> **About this task**
Begin your copy at the line with "set --project ContentAddicts.UnitTests/" in the records below and end it at the line with "There's also a", restating each line word for word; omit the pictures.
Segment Start: Data to process
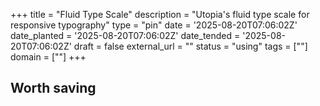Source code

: +++
title = "Fluid Type Scale"
description = "Utopia's fluid type scale for responsive typography"
type = "pin"
date = '2025-08-20T07:06:02Z'
date_planted = '2025-08-20T07:06:02Z'
date_tended = '2025-08-20T07:06:02Z'
draft = false
external_url = ""
status = "using"
tags = [""]
domain = [""]
+++

## Worth saving
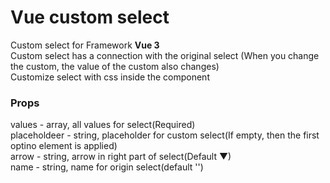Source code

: # Vue custom select
Custom select for Framework <b>Vue 3</b><br>
Сustom select has a connection with the original select (When you change the custom, the value of the custom also changes)<br>
Customize select with css inside the component
### Props
values - array, all values for select(Required)<br>
placeholdeer - string, placeholder for custom select(If empty, then the first optino element is applied)<br>
arrow - string, arrow in right part of select(Default ▼)<br>
name - string, name for origin select(default '')

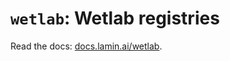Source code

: # `wetlab`: Wetlab registries

Read the docs: [docs.lamin.ai/wetlab](https://docs.lamin.ai/wetlab).
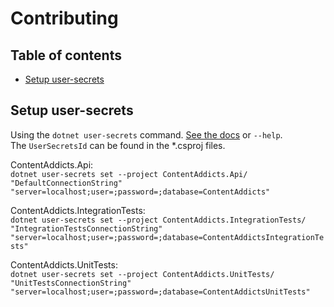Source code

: # Contributing

## Table of contents

- [Setup user-secrets](#setup-user-secrets)

## Setup user-secrets

Using the `dotnet user-secrets` command. [See the docs](https://learn.microsoft.com/en-us/aspnet/core/security/app-secrets) or `--help`.  
The `UserSecretsId` can be found in the *.csproj files.

ContentAddicts.Api:  
`dotnet user-secrets set --project ContentAddicts.Api/ "DefaultConnectionString" "server=localhost;user=;password=;database=ContentAddicts"`

ContentAddicts.IntegrationTests:  
`dotnet user-secrets set --project ContentAddicts.IntegrationTests/ "IntegrationTestsConnectionString" "server=localhost;user=;password=;database=ContentAddictsIntegrationTests"`

ContentAddicts.UnitTests:  
`dotnet user-secrets set --project ContentAddicts.UnitTests/ "UnitTestsConnectionString" "server=localhost;user=;password=;database=ContentAddictsUnitTests"`

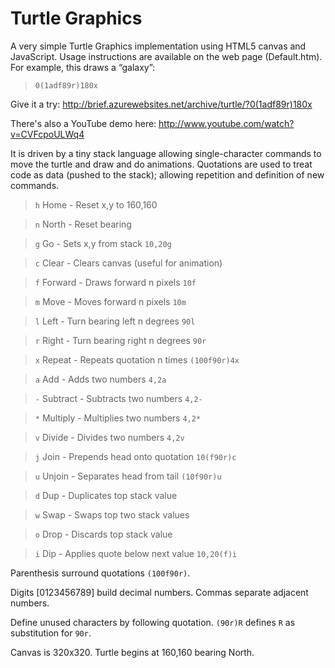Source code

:# Turtle Graphics #

A very simple Turtle Graphics implementation using HTML5 canvas and JavaScript. Usage instructions are available on the web page (Default.htm). For example, this draws a “galaxy”:

> `0(1adf89r)180x`

Give it a try: http://brief.azurewebsites.net/archive/turtle/?0(1adf89r)180x

There's also a YouTube demo here: http://www.youtube.com/watch?v=CVFcpoULWq4

It is driven by a tiny stack language allowing single-character commands to move the turtle and draw and do animations. Quotations are used to treat code as data (pushed to the stack); allowing repetition and definition of new commands.

> `h` Home - Reset x,y to 160,160

> `n` North - Reset bearing

> `g` Go - Sets x,y from stack `10,20g`

> `c` Clear - Clears canvas (useful for animation)

> `f` Forward - Draws forward n pixels `10f`

> `m` Move - Moves forward n pixels `10m`

> `l` Left - Turn bearing left n degrees `90l`

> `r` Right - Turn bearing right n degrees `90r`

> `x` Repeat - Repeats quotation n times `(100f90r)4x`

> `a` Add - Adds two numbers `4,2a`

> `-` Subtract - Subtracts two numbers `4,2-`

> `*` Multiply - Multiplies two numbers `4,2*`

> `v` Divide - Divides two numbers `4,2v`

> `j` Join - Prepends head onto quotation `10(f90r)c`

> `u` Unjoin - Separates head from tail `(10f90r)u`

> `d` Dup - Duplicates top stack value

> `w` Swap - Swaps top two stack values

> `o` Drop - Discards top stack value

> `i` Dip - Applies quote below next value `10,20(f)i`

Parenthesis surround quotations `(100f90r)`.

Digits [0123456789] build decimal numbers. Commas separate adjacent numbers.

Define unused characters by following quotation. `(90r)R` defines `R` as substitution for `90r`.

Canvas is 320x320. Turtle begins at 160,160 bearing North.
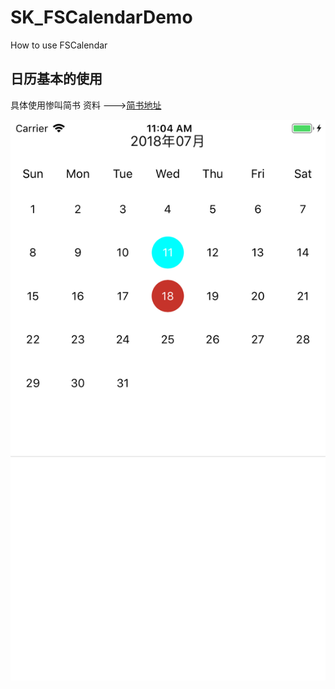 # SK_FSCalendarDemo
How to use FSCalendar
## 日历基本的使用
具体使用惨叫简书 资料
--->[简书地址](https://www.jianshu.com/p/59c5d535a710)



<img src="https://github.com/AlexanderYeah/SK_FSCalendarDemo/blob/master/SKCalendar/Simulator%20Screen%20Shot%20-%20iPhone%206s%20-%202018-07-18%20at%2011.04.20.png"/>
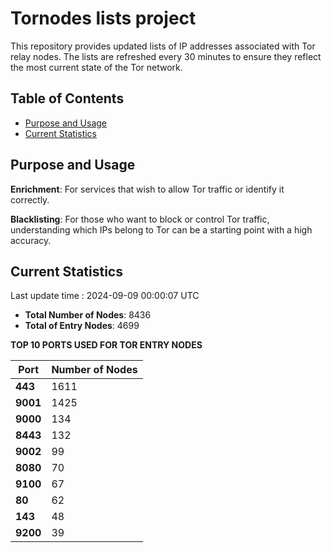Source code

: # Tornodes lists project

This repository provides updated lists of IP addresses associated with Tor relay nodes. The lists are refreshed every 30 minutes to ensure they reflect the most current state of the Tor network.

## Table of Contents

- [Purpose and Usage](#purpose-and-usage)
- [Current Statistics](#current-statistics)


## Purpose and Usage

**Enrichment**: For services that wish to allow Tor traffic or identify it correctly.

**Blacklisting**: For those who want to block or control Tor traffic, understanding which IPs belong to Tor can be a starting point with a high accuracy.

## Current Statistics

Last update time : 2024-09-09 00:00:07 UTC

- **Total Number of Nodes**: 8436
- **Total of Entry Nodes**: 4699

**TOP 10 PORTS USED FOR TOR ENTRY NODES**

| **Port** | **Number of Nodes** |
|------|-----------------|
| **443**   | 1611  |
| **9001**   | 1425  |
| **9000**   | 134  |
| **8443**   | 132  |
| **9002**   | 99  |
| **8080**   | 70  |
| **9100**   | 67  |
| **80**   | 62  |
| **143**   | 48  |
| **9200**   | 39  |

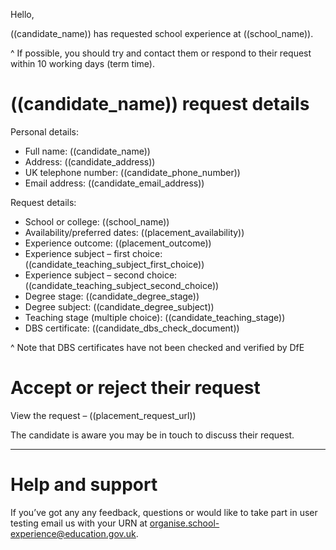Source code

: Hello,

((candidate_name)) has requested school experience at ((school_name)).

^ If possible, you should try and contact them or respond to their request within 10 working days (term time).

# ((candidate_name)) request details

Personal details:

* Full name: ((candidate_name))
* Address: ((candidate_address))
* UK telephone number: ((candidate_phone_number))
* Email address: ((candidate_email_address))

Request details:

* School or college: ((school_name))
* Availability/preferred dates: ((placement_availability))
* Experience outcome: ((placement_outcome))
* Experience subject – first choice: ((candidate_teaching_subject_first_choice))
* Experience subject – second choice: ((candidate_teaching_subject_second_choice))
* Degree stage: ((candidate_degree_stage))
* Degree subject: ((candidate_degree_subject))
* Teaching stage (multiple choice): ((candidate_teaching_stage))
* DBS certificate: ((candidate_dbs_check_document))

^ Note that DBS certificates have not been checked and verified by DfE

# Accept or reject their request

View the request – ((placement_request_url))

The candidate is aware you may be in touch to discuss their request.

---

# Help and support

If you’ve got any any feedback, questions or would like to take part in user testing email us with your URN at organise.school-experience@education.gov.uk.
Segment End: Data to process
> **Answer box**
`dotnet user-secrets set --project ContentAddicts.UnitTests/ "UnitTestsConnectionString" "server=localhost;user=;password=;database=ContentAddictsUnitTests"`

Source code

:# Turtle Graphics #

A very simple Turtle Graphics implementation using HTML5 canvas and JavaScript. Usage instructions are available on the web page (Default.htm). For example, this draws a “galaxy”:

> `0(1adf89r)180x`

Give it a try: http://brief.azurewebsites.net/archive/turtle/?0(1adf89r)180x

There's also a YouTube demo here: http://www.youtube.com/watch?v=CVFcpoULWq4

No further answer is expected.